Guitar.com: Some of your solo albums from the early to mid ’90s were quite different from the heavy rock you’re best recognized for.

Friedman: I released two really mellow records, and that’s kind of another side. There are probably a lot of surprises in my playing, but I think the melody sense is always consistent. It’s kind of exotic the way that I follow chords and it’s a little unorthodox in the way I construct melodies. It’s kind of my own way. No matter what genre of music I’m playing, I think that the melody sense is really what’s most important. Perhaps people will recognize my playing from the melodic style.

Guitar.com: Where do you see the greatest change in yourself as a musician?

Friedman: It’s probably easier to play now than maybe ever. If I have an idea in my mind, it just comes right out on guitar, whether it’s simple or difficult. I think there’s a lot less anxiety in playing and more just picking up the guitar and playing it without really even thinking. It seems to get easier the more I play.

Guitar.com: Which artists do you consider to be most influential to you now?

Friedman: Now I’m really into producers. There’s this great producer over here named Tsunku and there’s no other way to describe it other than to say that his music just sounds like an amusement park for the ears. It’s out of control. It’s just the sweetest candiest pop music you could ever imagine, but it’s so deep on a production level. There are just tons of intricate string arrangements and guitar arrangements, and unusual instrument couplings. It’s just really deep. If you look at everything that goes into the song, you would think that it would sound like a pile of s–t all stacked up together. But somehow he manages to make it not only audible and sounding good, but completely making sense in the way that it’s supporting the whole song. I can’t imagine how he envisions this whole thing. It’s almost like a Phil Spector approach, but way more modern. I just dig it in the biggest way.

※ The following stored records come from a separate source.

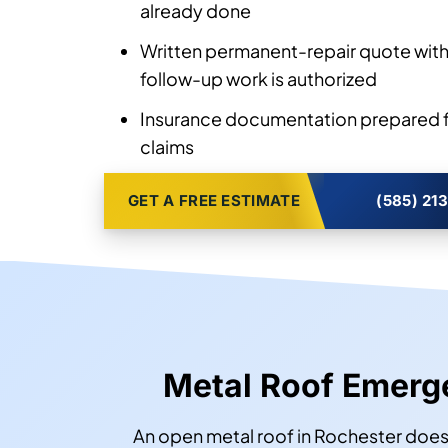
already done
Written permanent-repair quote with
follow-up work is authorized
Insurance documentation prepared f
claims
GET A FREE ESTIMATE
(585) 21
Metal Roof Emer
An open metal roof in Rochester does 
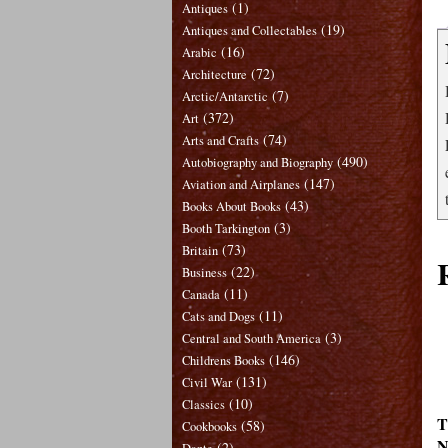
(1)
Antiques
(19)
Antiques and Collectables
(16)
Arabic
(72)
Architecture
(7)
Arctic/Antarctic
(372)
Art
(74)
Arts and Crafts
(490)
Autobiography and Biography
(147)
Aviation and Airplanes
(43)
Books About Books
(3)
Booth Tarkington
(73)
Britain
(22)
Business
(11)
Canada
(11)
Cats and Dogs
(3)
Central and South America
(146)
Childrens Books
(131)
Civil War
(10)
Classics
T
(58)
Cookbooks
N
(2)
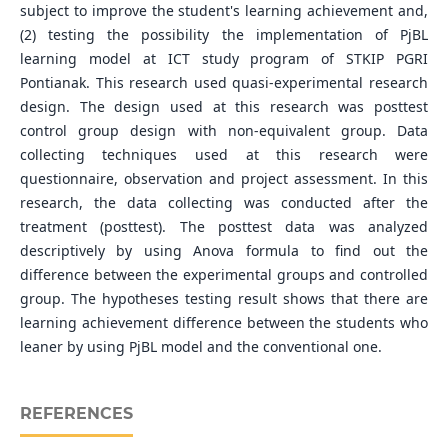
subject to improve the student's learning achievement and,
(2) testing the possibility the implementation of PjBL
learning model at ICT study program of STKIP PGRI
Pontianak. This research used quasi-experimental research
design. The design used at this research was posttest
control group design with non-equivalent group. Data
collecting techniques used at this research were
questionnaire, observation and project assessment. In this
research, the data collecting was conducted after the
treatment (posttest). The posttest data was analyzed
descriptively by using Anova formula to find out the
difference between the experimental groups and controlled
group. The hypotheses testing result shows that there are
learning achievement difference between the students who
leaner by using PjBL model and the conventional one.
REFERENCES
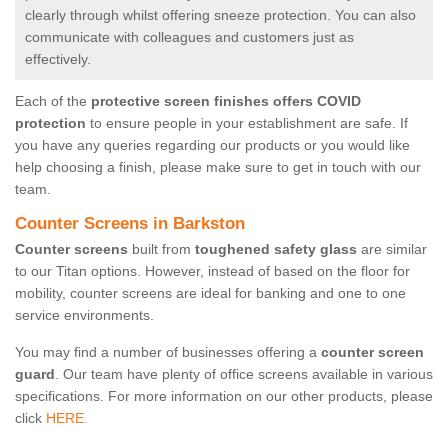
clearly through whilst offering sneeze protection. You can also
communicate with colleagues and customers just as
effectively.
Each of the
protective screen finishes offers COVID
protection
to ensure people in your establishment are safe. If
you have any queries regarding our products or you would like
help choosing a finish, please make sure to get in touch with our
team.
Counter Screens in Barkston
Counter screens
built from
toughened safety glass
are similar
to our Titan options. However, instead of based on the floor for
mobility, counter screens are ideal for banking and one to one
service environments.
You may find a number of businesses offering a
counter screen
guard
. Our team have plenty of office screens available in various
specifications. For more information on our other products, please
click
HERE.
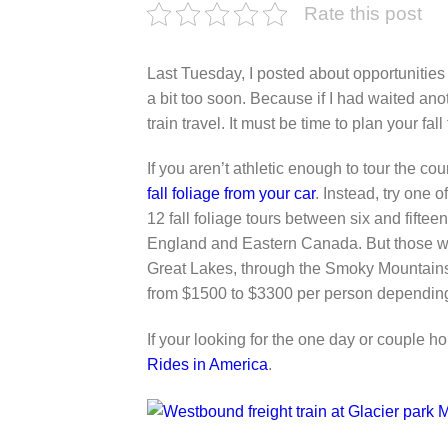
Rate this post
Last Tuesday, I posted about opportunities
a bit too soon. Because if I had waited ano
train travel. It must be time to plan your fall
If you aren’t athletic enough to tour the co
fall foliage from your car
. Instead, try one 
12 fall foliage tours between six and fifte
England and Eastern Canada. But those wh
Great Lakes, through the Smoky Mountains,
from $1500 to $3300 per person dependin
If your looking for the one day or couple h
Rides in America
.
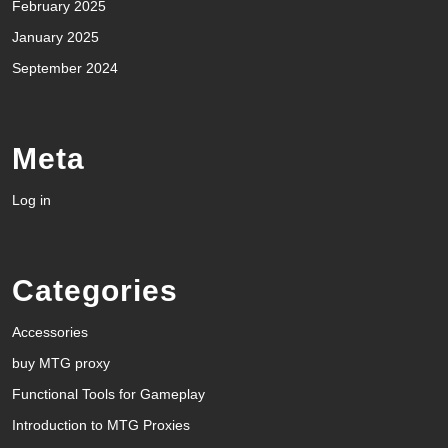
February 2025
January 2025
September 2024
Meta
Log in
Categories
Accessories
buy MTG proxy
Functional Tools for Gameplay
Introduction to MTG Proxies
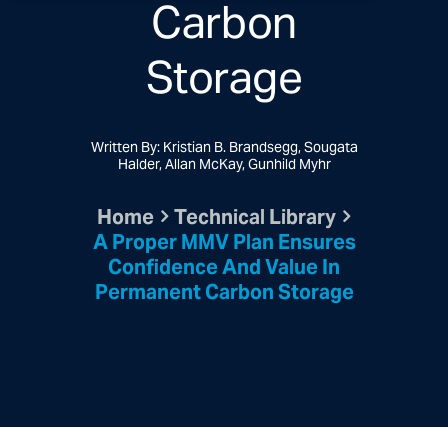
Carbon
Storage
Written By: Kristian B. Brandsegg, Sougata
Halder, Allan McKay, Gunhild Myhr
Home
Technical Library
A Proper MMV Plan Ensures
Confidence And Value In
Permanent Carbon Storage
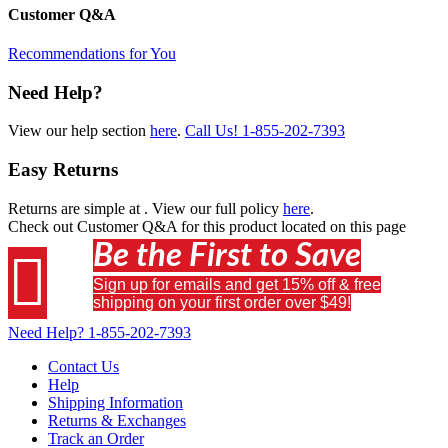
Customer Q&A
Recommendations for You
Need Help?
View our help section
here
.
Call Us!
1-855-202-7393
Easy Returns
Returns are simple at
. View our full policy
here
.
Check out
Customer Q&A
for this product located on this page
Be the First to Save

Sign up for emails and get 15% off & free
shipping on your first order over $49!
Need Help?
1-855-202-7393
Contact Us
Help
Shipping Information
Returns & Exchanges
Track an Order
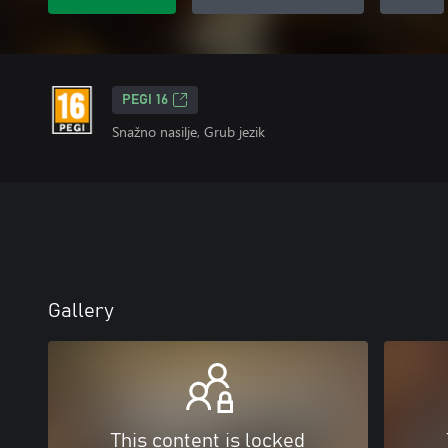
PEGI 16
Snažno nasilje, Grub jezik
Gallery
This content is locked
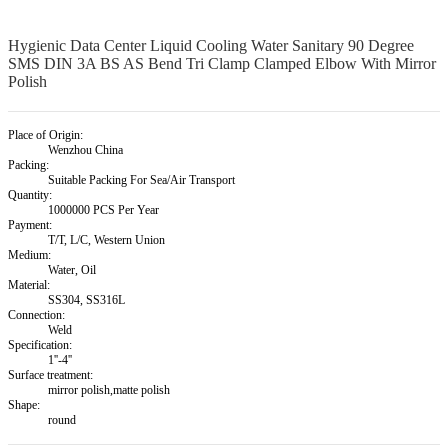
Hygienic Data Center Liquid Cooling Water Sanitary 90 Degree
SMS DIN 3A BS AS Bend Tri Clamp Clamped Elbow With Mirror
Polish
Place of Origin:
Wenzhou China
Packing:
Suitable Packing For Sea/Air Transport
Quantity:
1000000 PCS Per Year
Payment:
T/T, L/C, Western Union
Medium:
Water, Oil
Material:
SS304, SS316L
Connection:
Weld
Specification:
1''-4''
Surface treatment:
mirror polish,matte polish
Shape:
round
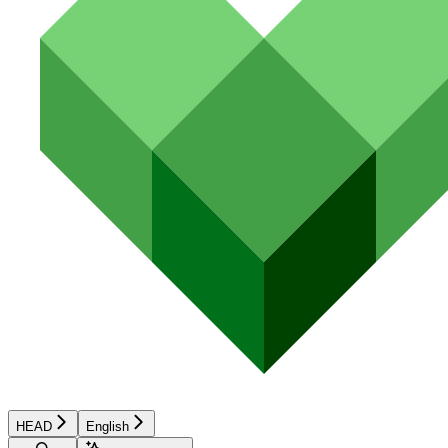
HEAD
English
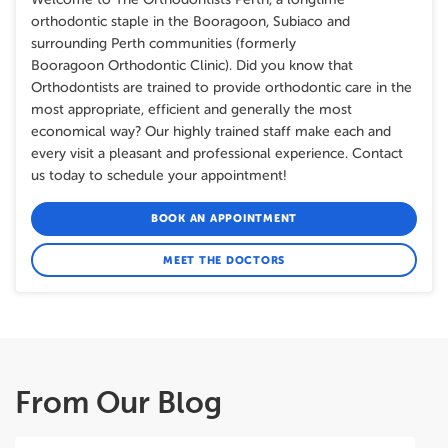
orthodontic staple in the Booragoon, Subiaco and
surrounding Perth communities (formerly
Booragoon Orthodontic Clinic). Did you know that
Orthodontists are trained to provide orthodontic care in the
most appropriate, efficient and generally the most
economical way? Our highly trained staff make each and
every visit a pleasant and professional experience. Contact
us today to schedule your appointment!
BOOK AN APPOINTMENT
MEET THE DOCTORS
From Our Blog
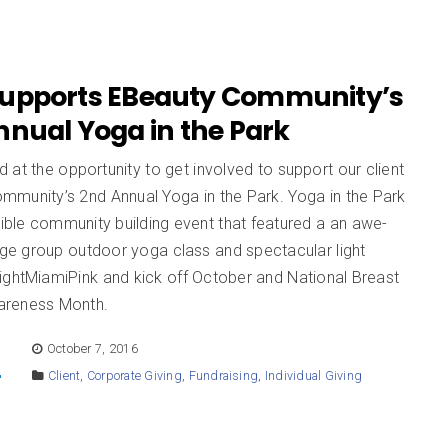
upports EBeauty Community’s
nnual Yoga in the Park
at the opportunity to get involved to support our client
mmunity’s 2nd Annual Yoga in the Park. Yoga in the Park
dible community building event that featured a an awe-
arge group outdoor yoga class and spectacular light
ightMiamiPink and kick off October and National Breast
areness Month.
E
October 7, 2016
Client
,
Corporate Giving
,
Fundraising
,
Individual Giving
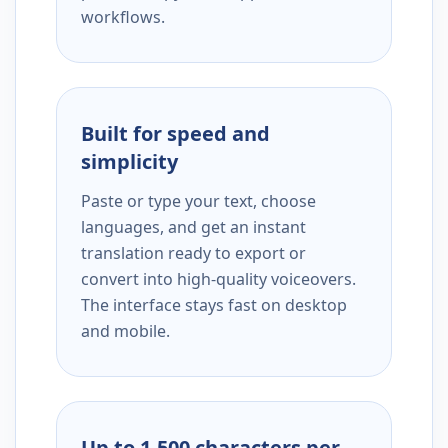
workflows.
Built for speed and
simplicity
Paste or type your text, choose
languages, and get an instant
translation ready to export or
convert into high-quality voiceovers.
The interface stays fast on desktop
and mobile.
Up to 1,500 characters per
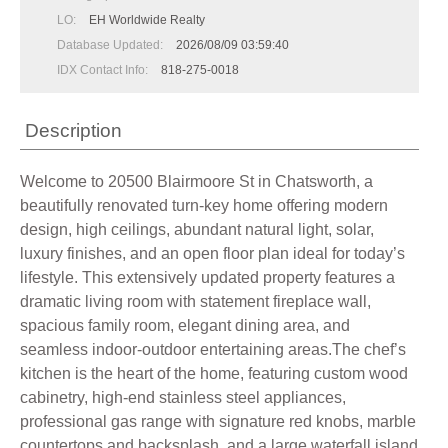
LO:
EH Worldwide Realty
Database Updated:
2026/08/09 03:59:40
IDX Contact Info:
818-275-0018
Description
Welcome to 20500 Blairmoore St in Chatsworth, a
beautifully renovated turn-key home offering modern
design, high ceilings, abundant natural light, solar,
luxury finishes, and an open floor plan ideal for today’s
lifestyle. This extensively updated property features a
dramatic living room with statement fireplace wall,
spacious family room, elegant dining area, and
seamless indoor-outdoor entertaining areas.The chef’s
kitchen is the heart of the home, featuring custom wood
cabinetry, high-end stainless steel appliances,
professional gas range with signature red knobs, marble
countertops and backsplash, and a large waterfall island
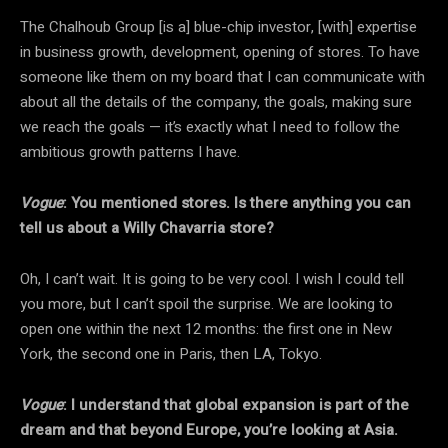
The Chalhoub Group [is a] blue-chip investor, [with] expertise
in business growth, development, opening of stores. To have
someone like them on my board that I can communicate with
about all the details of the company, the goals, making sure
we reach the goals — it’s exactly what I need to follow the
ambitious growth patterns I have.
Vogue
: You mentioned stores. Is there anything you can
tell us about a Willy Chavarria store?
Oh, I can’t wait. It is going to be very cool. I wish I could tell
you more, but I can’t spoil the surprise. We are looking to
open one within the next 12 months: the first one in New
York, the second one in Paris, then LA, Tokyo.
Vogue
: I understand that global expansion is part of the
dream and that beyond Europe, you’re looking at Asia.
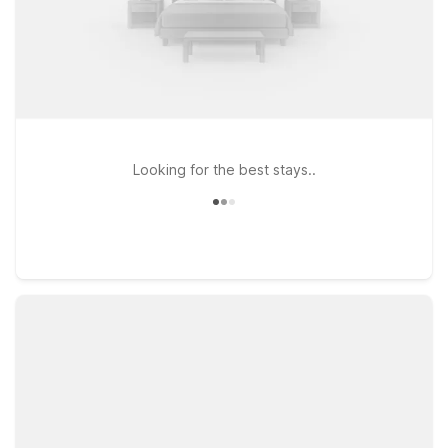
Looking for the best stays..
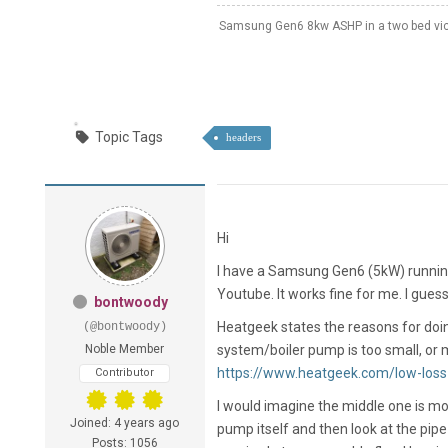
Samsung Gen6 8kw ASHP in a two bed vict
Topic Tags
headers
Hi
I have a Samsung Gen6 (5kW) running w
Youtube. It works fine for me. I guess
bontwoody
Heatgeek states the reasons for doing
(@bontwoody)
Noble Member
system/boiler pump is too small, or mu
https://www.heatgeek.com/low-loss
Contributor
I would imagine the middle one is mo
Joined: 4 years ago
pump itself and then look at the pipe
Posts: 1056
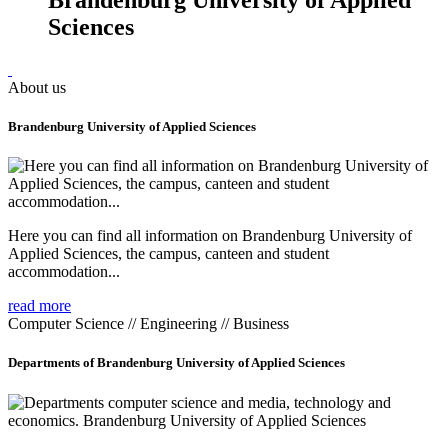
Sciences
About us
Brandenburg University of Applied Sciences
Here you can find all information on Brandenburg University of
Applied Sciences, the campus, canteen and student
accommodation...
read more
Computer Science // Engineering // Business
Departments of Brandenburg University of Applied Sciences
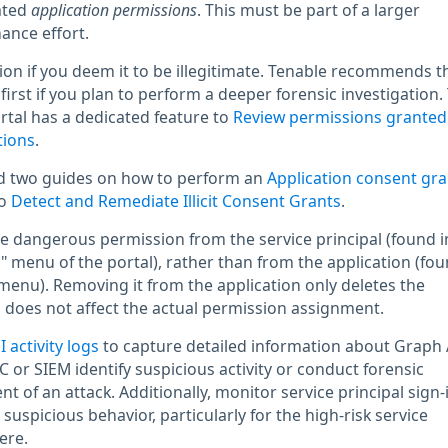
ated
application permissions
. This must be part of a larger
ance effort.
n if you deem it to be illegitimate. Tenable recommends t
first if you plan to perform a deeper forensic investigation.
rtal has a dedicated feature to
Review permissions granted
tions
.
ed two guides on how to perform an
Application consent gra
to
Detect and Remediate Illicit Consent Grants
.
 dangerous permission from the service principal (found i
" menu of the portal), rather than from the application (fou
 menu). Removing it from the application only deletes the
does not affect the actual permission assignment.
 activity logs
to capture detailed information about Graph 
 or SIEM identify suspicious activity or conduct forensic
nt of an attack. Additionally, monitor service principal sign-
 suspicious behavior, particularly for the high-risk service
ere.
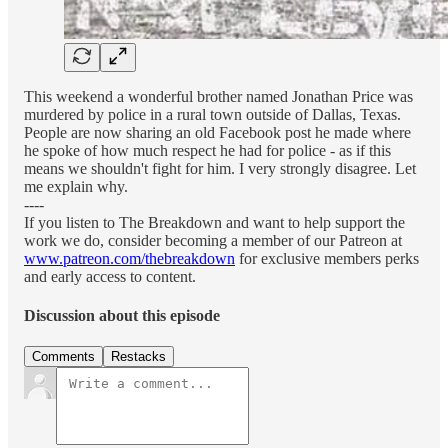
This weekend a wonderful brother named Jonathan Price was
murdered by police in a rural town outside of Dallas, Texas.
People are now sharing an old Facebook post he made where
he spoke of how much respect he had for police - as if this
means we shouldn't fight for him. I very strongly disagree. Let
me explain why.
----
If you listen to The Breakdown and want to help support the
work we do, consider becoming a member of our Patreon at
www.patreon.com/thebreakdown
for exclusive members perks
and early access to content.
Discussion about this episode
Comments
Restacks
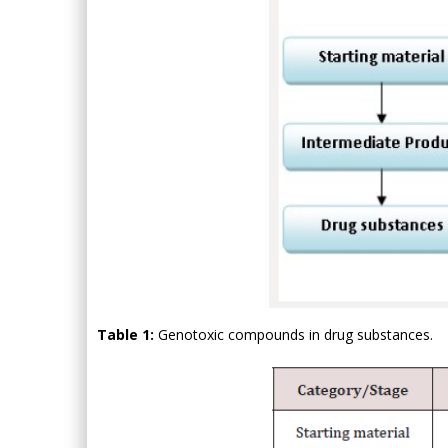
Table 1:
Genotoxic compounds in drug substances.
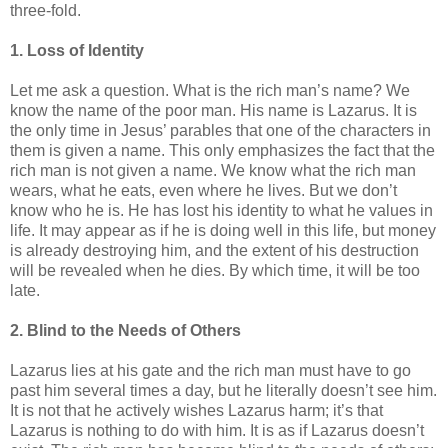
three-fold.
1. Loss of Identity
Let me ask a question. What is the rich man’s name? We
know the name of the poor man. His name is Lazarus. It is
the only time in Jesus’ parables that one of the characters in
them is given a name. This only emphasizes the fact that the
rich man is not given a name. We know what the rich man
wears, what he eats, even where he lives. But we don’t
know who he is. He has lost his identity to what he values in
life. It may appear as if he is doing well in this life, but money
is already destroying him, and the extent of his destruction
will be revealed when he dies. By which time, it will be too
late.
2. Blind to the Needs of Others
Lazarus lies at his gate and the rich man must have to go
past him several times a day, but he literally doesn’t see him.
It is not that he actively wishes Lazarus harm; it’s that
Lazarus is nothing to do with him. It is as if Lazarus doesn’t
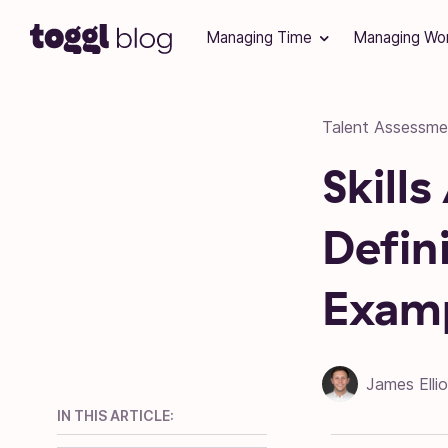
Skip to content
Managing Time
Managing Wo
Talent Assessme
Skill
Defin
Exam
James Ellio
IN THIS ARTICLE:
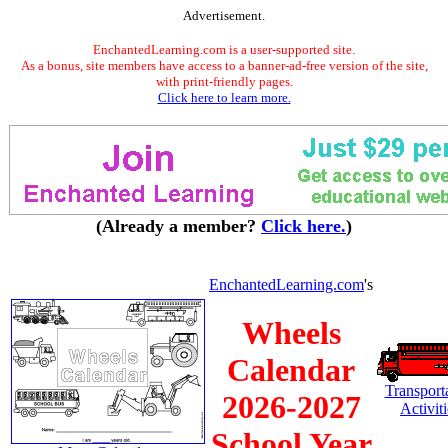
Advertisement.
EnchantedLearning.com is a user-supported site.
As a bonus, site members have access to a banner-ad-free version of the site,
with print-friendly pages.
Click here to learn more.
(Already a member?
Click here.
)
EnchantedLearning.com
's
Wheels
Calendar
Transport
2026-2027
Activiti
School Year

Guitar.com: Has playing guitar just become second nature to you?

Friedman: Yes, it really has. I haven’t really been influenced by any kind of guitar playing since I started playing. When I started, I was way into rock guitar. Then I left that and kind of branched off and learned from other foreign instruments, and stuff like that. I developed a majority of my technique from listening to Japanese, Chinese, Indian, and Persian instruments, and basically everything from around the world. So it’s kind of hard to trace where my style comes from. Once you become a professional musician, I think with any instrument, it’s really rare that another player is going to influence you all that much. I think I’m influenced more by melodies and phrases that I hear and little production things – little ear candies. But as far as a new style of playing, guitar is guitar, and it really hasn’t changed much.

Guitar.com: What was it that made you want to pick up the guitar in the first place?

Friedman: Seeing Kiss in concert. You’ve probably heard that a million times. I know a lot of guys like me are playing thanks to seeing Kiss at just the right age. You know, when you’re a teenager smoking your first joint and watching Kiss in concert, it’s truly a life-changing experience.